The upcoming Pentagon working group report on “Don’t Ask, Don’t Tell” will show gays can serve openly in the U.S. military with minimal incidents of risk to current war efforts, according to the Washington Post.
The Washington Post reported late Wednesday that the results of a survey sent to 400,000 U.S. service members over the summer as part of the working group’s efforts will reveal that more than 70 percent of respondents think the effect of ending “Don’t Ask, Don’t Tell” would be positive, mixed or nonexistent.
Consequently, the survey results reportedly led study authors to conclude that objections to gays serving openly in the U.S. military would drop after the implementation of open service.
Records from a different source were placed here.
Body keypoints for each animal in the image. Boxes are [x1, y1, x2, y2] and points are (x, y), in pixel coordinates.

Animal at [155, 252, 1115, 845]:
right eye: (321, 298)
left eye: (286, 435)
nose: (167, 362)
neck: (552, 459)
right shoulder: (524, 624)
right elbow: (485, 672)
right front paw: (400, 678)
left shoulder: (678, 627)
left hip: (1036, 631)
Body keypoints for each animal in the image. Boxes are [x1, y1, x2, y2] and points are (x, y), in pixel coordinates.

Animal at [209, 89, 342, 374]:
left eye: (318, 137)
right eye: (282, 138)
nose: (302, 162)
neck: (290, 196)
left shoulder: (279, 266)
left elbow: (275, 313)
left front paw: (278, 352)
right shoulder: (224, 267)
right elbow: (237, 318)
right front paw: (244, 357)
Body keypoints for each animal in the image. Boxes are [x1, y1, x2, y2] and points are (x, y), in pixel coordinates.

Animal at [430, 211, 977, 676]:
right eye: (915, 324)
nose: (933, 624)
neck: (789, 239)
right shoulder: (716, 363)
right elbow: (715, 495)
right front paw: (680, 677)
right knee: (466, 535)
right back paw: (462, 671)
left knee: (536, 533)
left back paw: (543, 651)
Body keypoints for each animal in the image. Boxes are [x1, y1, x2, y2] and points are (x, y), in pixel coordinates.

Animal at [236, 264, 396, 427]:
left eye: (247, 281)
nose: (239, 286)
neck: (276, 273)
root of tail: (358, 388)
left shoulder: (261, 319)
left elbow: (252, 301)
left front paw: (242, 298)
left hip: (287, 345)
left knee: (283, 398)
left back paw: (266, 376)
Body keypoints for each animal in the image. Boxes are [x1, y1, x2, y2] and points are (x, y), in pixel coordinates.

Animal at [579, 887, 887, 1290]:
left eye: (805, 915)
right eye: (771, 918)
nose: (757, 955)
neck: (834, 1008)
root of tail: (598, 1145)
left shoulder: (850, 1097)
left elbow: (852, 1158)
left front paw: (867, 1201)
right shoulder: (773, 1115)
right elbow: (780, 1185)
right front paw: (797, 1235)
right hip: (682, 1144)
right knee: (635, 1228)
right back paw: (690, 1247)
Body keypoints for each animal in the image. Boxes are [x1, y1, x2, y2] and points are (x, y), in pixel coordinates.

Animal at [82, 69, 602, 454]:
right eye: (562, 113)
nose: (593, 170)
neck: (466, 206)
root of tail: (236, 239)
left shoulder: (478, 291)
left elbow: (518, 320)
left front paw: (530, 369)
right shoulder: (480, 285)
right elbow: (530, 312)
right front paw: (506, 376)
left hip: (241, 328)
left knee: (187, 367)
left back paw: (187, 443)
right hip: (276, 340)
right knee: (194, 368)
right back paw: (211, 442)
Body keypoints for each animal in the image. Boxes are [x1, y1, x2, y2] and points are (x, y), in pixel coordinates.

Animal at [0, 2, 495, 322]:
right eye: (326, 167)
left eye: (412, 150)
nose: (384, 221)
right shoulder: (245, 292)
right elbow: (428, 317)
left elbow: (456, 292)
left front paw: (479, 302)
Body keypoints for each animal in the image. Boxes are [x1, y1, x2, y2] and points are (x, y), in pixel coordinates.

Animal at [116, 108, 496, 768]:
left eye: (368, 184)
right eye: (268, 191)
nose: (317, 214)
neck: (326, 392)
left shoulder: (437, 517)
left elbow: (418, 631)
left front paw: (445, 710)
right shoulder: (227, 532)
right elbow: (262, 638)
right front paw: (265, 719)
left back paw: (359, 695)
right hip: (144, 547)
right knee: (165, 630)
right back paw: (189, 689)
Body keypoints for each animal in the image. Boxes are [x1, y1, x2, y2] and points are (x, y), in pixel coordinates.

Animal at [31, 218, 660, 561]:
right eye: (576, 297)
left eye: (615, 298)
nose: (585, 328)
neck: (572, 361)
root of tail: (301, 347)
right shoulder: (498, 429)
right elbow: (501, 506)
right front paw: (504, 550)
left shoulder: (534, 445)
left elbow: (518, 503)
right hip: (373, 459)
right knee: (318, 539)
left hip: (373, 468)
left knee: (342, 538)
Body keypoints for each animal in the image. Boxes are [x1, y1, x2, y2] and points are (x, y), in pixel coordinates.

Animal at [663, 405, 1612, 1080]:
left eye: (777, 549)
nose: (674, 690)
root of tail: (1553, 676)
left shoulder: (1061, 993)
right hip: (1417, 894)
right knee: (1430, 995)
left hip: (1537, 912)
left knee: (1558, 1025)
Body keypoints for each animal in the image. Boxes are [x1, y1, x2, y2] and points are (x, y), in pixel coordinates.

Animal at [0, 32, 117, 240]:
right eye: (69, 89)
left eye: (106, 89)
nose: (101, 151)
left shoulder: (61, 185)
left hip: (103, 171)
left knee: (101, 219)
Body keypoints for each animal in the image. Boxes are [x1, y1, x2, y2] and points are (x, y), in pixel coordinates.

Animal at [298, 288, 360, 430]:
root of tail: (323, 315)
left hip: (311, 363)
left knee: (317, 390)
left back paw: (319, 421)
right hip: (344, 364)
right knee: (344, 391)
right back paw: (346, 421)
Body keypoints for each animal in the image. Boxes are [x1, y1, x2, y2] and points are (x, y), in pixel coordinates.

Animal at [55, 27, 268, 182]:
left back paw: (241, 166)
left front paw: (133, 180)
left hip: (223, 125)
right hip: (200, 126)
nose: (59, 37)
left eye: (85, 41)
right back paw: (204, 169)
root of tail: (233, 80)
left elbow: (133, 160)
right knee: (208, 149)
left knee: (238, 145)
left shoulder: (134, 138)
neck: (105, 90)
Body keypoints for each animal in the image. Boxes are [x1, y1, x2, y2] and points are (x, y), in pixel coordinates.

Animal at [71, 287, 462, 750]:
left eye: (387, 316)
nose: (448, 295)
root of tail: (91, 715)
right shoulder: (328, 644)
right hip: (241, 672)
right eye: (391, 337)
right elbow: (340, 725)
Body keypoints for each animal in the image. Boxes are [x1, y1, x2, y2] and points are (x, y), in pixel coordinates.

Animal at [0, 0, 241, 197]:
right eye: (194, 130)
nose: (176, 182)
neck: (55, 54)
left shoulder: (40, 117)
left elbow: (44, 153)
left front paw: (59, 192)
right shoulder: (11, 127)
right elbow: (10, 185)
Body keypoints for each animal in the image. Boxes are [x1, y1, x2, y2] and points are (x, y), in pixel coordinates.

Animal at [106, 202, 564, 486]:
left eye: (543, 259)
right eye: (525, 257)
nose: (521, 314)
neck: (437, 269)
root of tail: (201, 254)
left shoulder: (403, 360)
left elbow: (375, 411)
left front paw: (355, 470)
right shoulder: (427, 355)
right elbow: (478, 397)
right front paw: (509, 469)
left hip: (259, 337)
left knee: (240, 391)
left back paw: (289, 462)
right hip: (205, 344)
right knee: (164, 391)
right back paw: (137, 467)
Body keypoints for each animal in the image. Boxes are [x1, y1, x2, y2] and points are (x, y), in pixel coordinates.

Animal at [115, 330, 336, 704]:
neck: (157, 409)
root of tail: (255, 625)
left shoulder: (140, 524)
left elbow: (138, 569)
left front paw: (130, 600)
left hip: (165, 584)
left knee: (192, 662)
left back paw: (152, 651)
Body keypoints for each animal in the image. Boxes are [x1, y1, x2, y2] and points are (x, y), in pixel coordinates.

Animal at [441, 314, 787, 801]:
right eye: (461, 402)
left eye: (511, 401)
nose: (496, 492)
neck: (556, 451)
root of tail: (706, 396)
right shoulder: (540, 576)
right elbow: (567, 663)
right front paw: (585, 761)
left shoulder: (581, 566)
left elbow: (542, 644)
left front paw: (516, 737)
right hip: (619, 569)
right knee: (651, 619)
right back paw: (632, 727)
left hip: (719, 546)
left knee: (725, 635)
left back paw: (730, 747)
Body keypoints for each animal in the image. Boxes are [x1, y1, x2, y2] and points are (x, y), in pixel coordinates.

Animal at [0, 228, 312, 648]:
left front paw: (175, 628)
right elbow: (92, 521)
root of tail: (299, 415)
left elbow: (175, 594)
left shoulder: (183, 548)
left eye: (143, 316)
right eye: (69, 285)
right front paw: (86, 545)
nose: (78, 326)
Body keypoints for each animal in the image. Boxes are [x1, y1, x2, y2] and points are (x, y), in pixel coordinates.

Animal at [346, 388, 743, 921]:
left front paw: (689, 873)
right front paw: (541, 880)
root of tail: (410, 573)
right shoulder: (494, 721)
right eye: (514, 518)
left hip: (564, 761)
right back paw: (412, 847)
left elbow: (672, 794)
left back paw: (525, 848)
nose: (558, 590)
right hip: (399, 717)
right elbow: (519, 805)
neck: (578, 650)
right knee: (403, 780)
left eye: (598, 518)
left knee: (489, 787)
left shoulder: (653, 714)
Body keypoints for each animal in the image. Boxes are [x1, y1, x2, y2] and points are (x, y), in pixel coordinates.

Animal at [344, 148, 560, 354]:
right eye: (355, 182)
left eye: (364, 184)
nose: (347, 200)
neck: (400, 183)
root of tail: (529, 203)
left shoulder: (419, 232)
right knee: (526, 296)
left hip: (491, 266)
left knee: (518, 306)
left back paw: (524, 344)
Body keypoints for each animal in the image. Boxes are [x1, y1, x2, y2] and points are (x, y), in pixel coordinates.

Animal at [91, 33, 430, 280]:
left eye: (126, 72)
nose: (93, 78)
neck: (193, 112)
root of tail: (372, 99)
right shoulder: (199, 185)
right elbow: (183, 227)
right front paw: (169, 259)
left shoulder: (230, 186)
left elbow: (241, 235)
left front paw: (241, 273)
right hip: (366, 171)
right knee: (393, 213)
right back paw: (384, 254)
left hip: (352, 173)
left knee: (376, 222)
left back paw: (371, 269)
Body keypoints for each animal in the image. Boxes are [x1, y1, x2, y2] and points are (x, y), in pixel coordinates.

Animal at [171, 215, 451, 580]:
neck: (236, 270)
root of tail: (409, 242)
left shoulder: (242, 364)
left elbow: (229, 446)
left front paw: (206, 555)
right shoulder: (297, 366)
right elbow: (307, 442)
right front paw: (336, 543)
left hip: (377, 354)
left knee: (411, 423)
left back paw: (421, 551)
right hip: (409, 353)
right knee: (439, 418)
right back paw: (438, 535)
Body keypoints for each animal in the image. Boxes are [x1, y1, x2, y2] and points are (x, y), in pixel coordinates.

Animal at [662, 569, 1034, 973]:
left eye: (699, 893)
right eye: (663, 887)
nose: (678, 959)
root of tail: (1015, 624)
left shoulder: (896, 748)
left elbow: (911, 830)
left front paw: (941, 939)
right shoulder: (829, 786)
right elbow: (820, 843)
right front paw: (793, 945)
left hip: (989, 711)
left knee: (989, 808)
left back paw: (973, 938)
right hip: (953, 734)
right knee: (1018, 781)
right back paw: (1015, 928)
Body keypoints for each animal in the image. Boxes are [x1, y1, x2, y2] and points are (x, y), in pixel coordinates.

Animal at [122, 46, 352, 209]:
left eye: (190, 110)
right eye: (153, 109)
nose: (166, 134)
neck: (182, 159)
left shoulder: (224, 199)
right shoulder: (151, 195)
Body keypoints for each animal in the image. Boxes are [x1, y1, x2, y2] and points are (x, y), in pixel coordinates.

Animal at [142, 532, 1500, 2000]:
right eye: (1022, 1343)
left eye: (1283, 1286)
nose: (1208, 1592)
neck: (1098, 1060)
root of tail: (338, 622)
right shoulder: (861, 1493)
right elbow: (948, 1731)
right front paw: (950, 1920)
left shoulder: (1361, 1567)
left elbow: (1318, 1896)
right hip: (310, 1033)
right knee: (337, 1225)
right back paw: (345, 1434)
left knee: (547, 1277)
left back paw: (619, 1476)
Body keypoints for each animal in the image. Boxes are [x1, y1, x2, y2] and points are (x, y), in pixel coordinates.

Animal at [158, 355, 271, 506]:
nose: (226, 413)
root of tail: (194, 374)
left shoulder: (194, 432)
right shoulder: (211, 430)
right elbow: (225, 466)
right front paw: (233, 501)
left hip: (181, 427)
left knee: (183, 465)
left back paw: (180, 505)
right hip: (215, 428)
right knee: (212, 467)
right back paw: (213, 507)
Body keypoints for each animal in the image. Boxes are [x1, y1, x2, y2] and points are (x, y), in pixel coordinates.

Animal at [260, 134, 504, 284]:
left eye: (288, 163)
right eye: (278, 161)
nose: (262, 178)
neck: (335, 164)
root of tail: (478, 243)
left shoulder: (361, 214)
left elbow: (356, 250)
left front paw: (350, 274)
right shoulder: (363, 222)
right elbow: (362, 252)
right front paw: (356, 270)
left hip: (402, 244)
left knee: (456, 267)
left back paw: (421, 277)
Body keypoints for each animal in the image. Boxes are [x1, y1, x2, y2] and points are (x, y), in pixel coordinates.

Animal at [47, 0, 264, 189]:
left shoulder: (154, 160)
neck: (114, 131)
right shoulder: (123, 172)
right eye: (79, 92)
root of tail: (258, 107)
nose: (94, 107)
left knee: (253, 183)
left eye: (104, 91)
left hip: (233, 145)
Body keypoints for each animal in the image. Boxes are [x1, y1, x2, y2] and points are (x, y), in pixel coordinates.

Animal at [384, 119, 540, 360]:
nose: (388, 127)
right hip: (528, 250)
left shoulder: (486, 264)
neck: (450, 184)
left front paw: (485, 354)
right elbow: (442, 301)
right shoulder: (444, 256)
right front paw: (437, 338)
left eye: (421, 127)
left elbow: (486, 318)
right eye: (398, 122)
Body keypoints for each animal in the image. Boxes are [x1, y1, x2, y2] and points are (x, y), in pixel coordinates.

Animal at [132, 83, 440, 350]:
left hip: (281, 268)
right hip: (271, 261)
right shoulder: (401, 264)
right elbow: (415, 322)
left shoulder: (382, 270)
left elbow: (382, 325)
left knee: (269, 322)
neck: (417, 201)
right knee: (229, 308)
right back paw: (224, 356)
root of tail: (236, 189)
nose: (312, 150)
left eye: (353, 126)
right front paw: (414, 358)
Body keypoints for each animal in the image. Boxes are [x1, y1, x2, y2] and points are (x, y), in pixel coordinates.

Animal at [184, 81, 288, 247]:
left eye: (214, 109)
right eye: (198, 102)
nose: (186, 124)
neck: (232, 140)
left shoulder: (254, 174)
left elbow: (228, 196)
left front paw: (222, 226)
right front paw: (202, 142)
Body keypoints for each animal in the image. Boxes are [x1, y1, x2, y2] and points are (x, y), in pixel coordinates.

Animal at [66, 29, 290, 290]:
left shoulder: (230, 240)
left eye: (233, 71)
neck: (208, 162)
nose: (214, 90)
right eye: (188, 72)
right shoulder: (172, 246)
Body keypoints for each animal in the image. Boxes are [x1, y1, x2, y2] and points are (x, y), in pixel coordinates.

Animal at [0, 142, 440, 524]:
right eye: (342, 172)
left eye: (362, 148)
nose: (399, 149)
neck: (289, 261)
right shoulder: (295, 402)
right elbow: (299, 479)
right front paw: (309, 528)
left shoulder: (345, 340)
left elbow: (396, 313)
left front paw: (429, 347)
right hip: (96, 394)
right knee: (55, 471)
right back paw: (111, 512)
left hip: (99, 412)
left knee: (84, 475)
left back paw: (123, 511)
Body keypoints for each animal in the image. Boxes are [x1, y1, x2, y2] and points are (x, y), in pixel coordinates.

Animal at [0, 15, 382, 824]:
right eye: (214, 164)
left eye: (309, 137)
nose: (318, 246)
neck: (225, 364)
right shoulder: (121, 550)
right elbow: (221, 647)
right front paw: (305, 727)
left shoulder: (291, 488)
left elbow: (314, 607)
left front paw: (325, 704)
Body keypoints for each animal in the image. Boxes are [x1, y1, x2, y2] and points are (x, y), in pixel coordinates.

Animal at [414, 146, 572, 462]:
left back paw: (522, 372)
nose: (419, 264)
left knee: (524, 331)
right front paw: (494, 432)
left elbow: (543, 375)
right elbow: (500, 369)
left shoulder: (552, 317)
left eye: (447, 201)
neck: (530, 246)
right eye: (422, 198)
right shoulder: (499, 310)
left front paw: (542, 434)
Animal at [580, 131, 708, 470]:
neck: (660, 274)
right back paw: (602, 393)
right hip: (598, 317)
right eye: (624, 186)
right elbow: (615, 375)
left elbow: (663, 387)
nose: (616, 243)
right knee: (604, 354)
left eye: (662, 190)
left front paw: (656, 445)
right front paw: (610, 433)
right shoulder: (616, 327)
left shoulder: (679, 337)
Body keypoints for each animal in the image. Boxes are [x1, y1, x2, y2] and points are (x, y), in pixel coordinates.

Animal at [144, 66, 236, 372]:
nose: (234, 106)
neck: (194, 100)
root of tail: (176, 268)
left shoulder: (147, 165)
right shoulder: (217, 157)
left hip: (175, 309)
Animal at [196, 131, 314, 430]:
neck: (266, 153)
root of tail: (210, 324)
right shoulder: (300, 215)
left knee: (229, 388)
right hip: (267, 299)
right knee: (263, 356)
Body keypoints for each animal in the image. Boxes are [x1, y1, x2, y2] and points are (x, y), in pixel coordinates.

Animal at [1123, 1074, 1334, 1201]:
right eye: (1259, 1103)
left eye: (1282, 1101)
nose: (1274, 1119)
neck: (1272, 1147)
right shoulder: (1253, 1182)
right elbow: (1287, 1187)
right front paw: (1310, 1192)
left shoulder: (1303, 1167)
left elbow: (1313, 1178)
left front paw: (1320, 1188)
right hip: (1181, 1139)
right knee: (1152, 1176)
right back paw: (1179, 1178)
Their deadline for completing the study and delivering it to Defense Secretary Robert Gates is Dec. 1.
According to the Washington Post, the document is about 370 pages long and is divided into two sections. The first section examines whether ending “Don’t Ask, Don’t Tell” would harm unit readiness or morale. The second part offers a plan for ending enforcement of the law. This second section is not meant to serve as the military’s official instruction manual on the issue, but could be used as such if military leaders agreed.
The leaked findings could bolster efforts to move “Don’t Ask, Don’t Tell” repeal through Congress before the year’s end in the lame duck session. A number of key U.S. senators have said they want to see the results of the survey before legislatively acting on the military’s gay ban.
Alex Nicholson, executive director of Servicemembers United, said the leaked survey results confirm what “Don’t Ask, Don’t Tell” repeal advocates have already been saying in their efforts to build support for ending the law.
“These results confirm what those of us who actually know the modern military, especially the rank and file troops, have said all along. The men and women of America’s armed forces are professionals who are capable of handling this policy change,” Nicholson said. “In light of these findings, as well as the Secretary of Defense’s recent call for Senate action on ‘Don’t Ask, Don’t Tell’ during the lame duck session, there is no longer any excuse for failing to bring the defense authorization bill back up during the first week of the post-election legislative session.”
Aaron Belkin, director of the Palm Center, a think-tank on gays in the military, said the leaked survey results have effectively ended the debate on whether gays should serve openly in the military.
“A measure of the full report is still needed and there are undoubtedly adjustments that will need to be considered as any transition to openly gay service moves forward,” Belkin said. “However, the Pentagon itself has made the strongest case for the repeal of ‘Don’t Ask, Don’t Tell’ in stating that this can be done during wartime without harming unit cohesion or military readiness.”